Each record must be copied in full and unchanged; any image it holds is excluded.

*** Opening DATA RECORDS ***

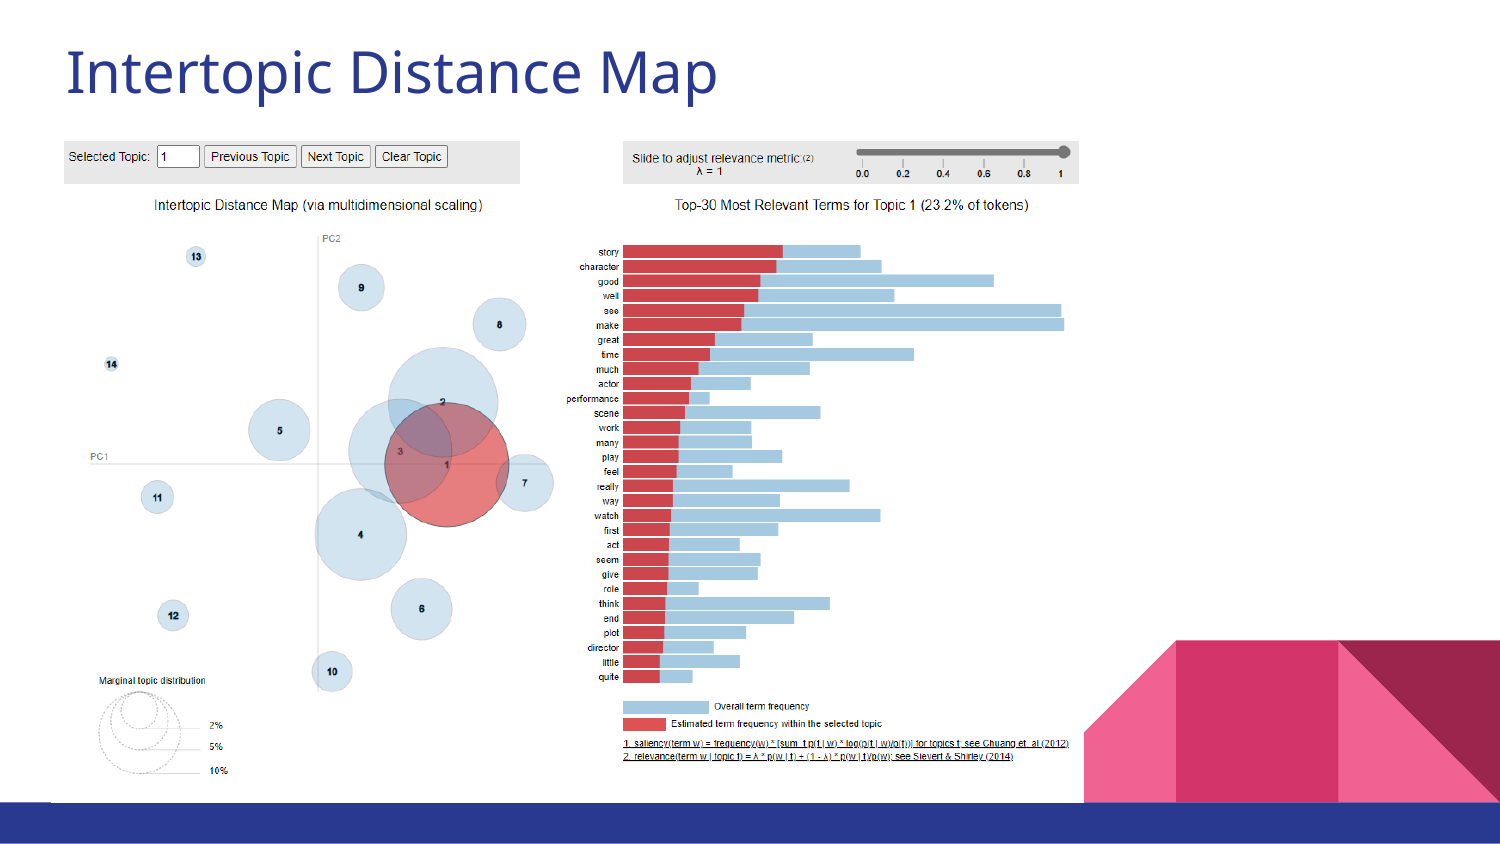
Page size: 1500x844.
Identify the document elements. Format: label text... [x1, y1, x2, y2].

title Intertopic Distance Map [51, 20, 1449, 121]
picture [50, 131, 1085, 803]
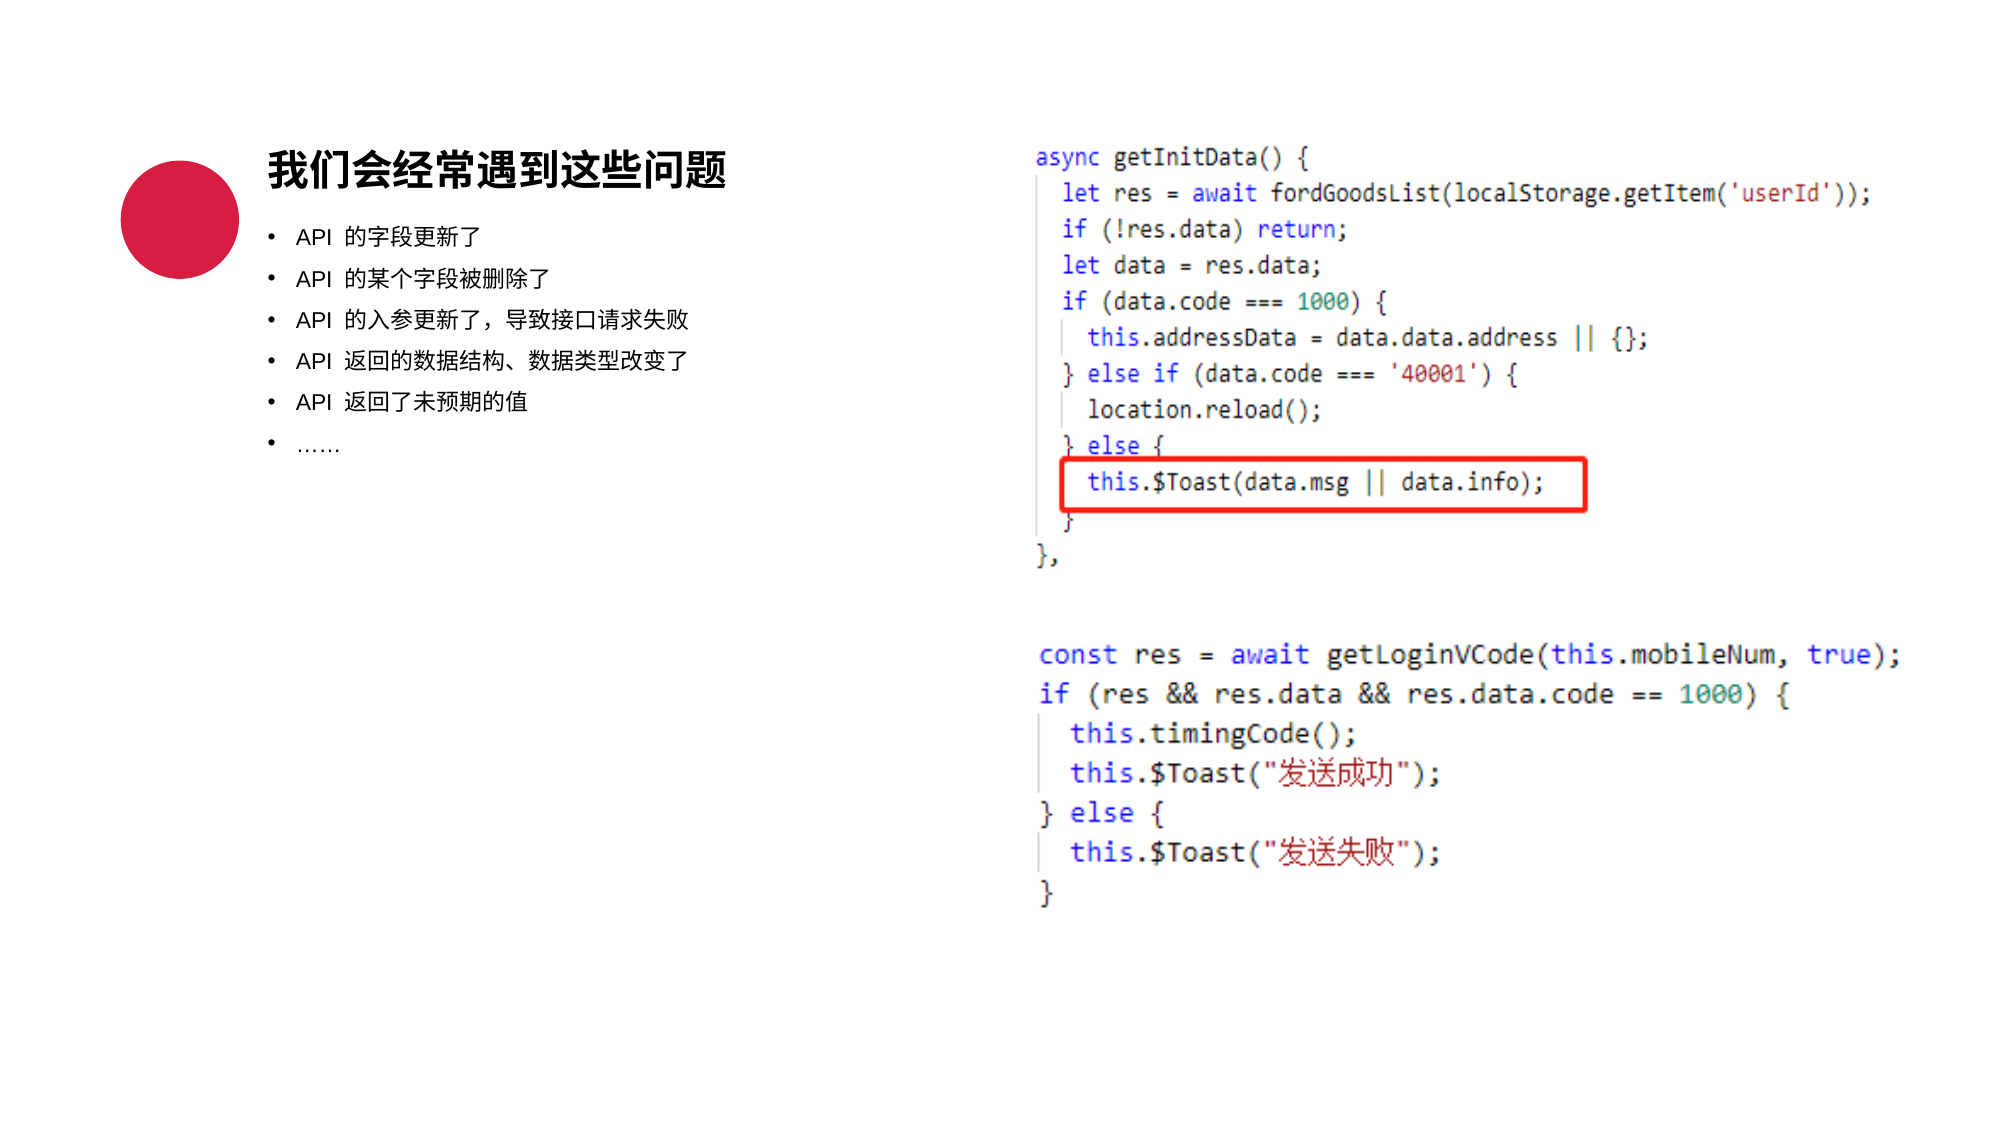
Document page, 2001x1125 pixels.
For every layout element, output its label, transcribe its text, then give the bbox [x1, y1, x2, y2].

*** Closing DATA RECORDS ***

- [SOLUTION]
Page size: 1500x844.
Identify the document elements. Format: label text... [x1, y1, x2, y2].

title Intertopic Distance Map [51, 20, 1449, 121]
picture [50, 131, 1085, 803]
Document page, 2001x1125 pixels.
For every layout element, output its label, transcribe its text, then give the bbox [x1, y1, x2, y2].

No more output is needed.